Two provinces moving on follow-up care for MS liberation therapy
KAREN HOWLETT, The Globe and Mail. March 1st, 2011.
Two provinces are leading the push for national guidelines to end the ambiguity around follow-up care for Canadians with multiple sclerosis who travel outside the country for a controversial new medical procedure.
In Alberta, the College of Physicians and Surgeons plans to publish in the next few days guidelines on monitoring patients for complications from the procedure known as liberation therapy.
And in Ontario, the McGuinty government is setting up a panel of medical experts to establish standards of care for patients who travel as far as South America and Europe in search of relief from the nerve-wasting disease.
Medical experts and advocates for MS patients say they expect the standards Ontario is developing to be adopted across the country. Canada currently has no national guidelines on how to monitor patients who have had the liberation treatment in other countries, because the procedure is not approved here and it has yet to undergo rigorous clinical trials.
Ever since it was introduced about a year ago, liberation therapy has divided doctors and their patients. The treatment is highly contentious because it disputes the long-held view that MS is an autoimmune disease. Dr. Zamboni believes MS patients have damage in blood vessels in their necks caused by too much iron. He has developed a procedure to clear the blockage, which involves opening veins in the neck and spinal cord. He believes this procedure combats symptoms of MS, which can cause loss of balance, impaired speech, extreme fatigue and paralysis.

------------

### Try it
Please explain, using the article on follow-up care for MS liberation therapy, why Canada has no national guidelines for monitoring patients who received the treatment in other countries.

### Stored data
------------

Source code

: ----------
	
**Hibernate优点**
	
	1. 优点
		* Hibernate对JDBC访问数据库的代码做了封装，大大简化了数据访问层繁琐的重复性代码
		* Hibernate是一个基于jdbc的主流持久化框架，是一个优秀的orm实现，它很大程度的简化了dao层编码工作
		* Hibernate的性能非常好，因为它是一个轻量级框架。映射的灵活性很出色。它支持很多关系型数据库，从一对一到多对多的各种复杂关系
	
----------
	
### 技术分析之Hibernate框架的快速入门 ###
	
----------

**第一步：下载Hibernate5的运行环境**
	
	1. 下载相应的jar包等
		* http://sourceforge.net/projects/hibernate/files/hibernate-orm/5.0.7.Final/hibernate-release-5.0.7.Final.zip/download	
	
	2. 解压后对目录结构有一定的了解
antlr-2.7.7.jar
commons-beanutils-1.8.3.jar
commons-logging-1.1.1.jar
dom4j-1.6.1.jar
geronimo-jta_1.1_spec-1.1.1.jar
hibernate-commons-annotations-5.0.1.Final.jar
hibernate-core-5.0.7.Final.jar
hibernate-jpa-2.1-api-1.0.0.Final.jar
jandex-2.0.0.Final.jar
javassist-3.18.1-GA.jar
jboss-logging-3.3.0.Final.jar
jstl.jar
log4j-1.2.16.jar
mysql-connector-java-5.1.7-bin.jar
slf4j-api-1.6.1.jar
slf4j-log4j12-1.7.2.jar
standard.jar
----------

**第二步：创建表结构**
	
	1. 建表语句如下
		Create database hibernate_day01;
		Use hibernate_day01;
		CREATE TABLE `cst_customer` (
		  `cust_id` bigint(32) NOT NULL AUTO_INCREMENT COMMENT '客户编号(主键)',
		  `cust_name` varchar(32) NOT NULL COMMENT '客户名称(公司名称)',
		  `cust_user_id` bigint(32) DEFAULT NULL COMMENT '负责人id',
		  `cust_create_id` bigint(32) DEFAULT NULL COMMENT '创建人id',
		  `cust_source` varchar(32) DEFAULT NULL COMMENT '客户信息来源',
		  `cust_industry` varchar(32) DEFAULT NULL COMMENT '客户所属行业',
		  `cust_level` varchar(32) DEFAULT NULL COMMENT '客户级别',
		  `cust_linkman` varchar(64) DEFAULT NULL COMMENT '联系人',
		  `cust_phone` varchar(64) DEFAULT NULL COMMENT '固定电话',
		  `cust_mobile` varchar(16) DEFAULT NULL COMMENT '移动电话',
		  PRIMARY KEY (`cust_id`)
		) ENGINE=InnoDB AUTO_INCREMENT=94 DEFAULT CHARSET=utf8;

------------

### Exercise answer
Canada has no national guidelines for monitoring these patients because liberation therapy is not approved in the country and has yet to undergo rigorous clinical trials.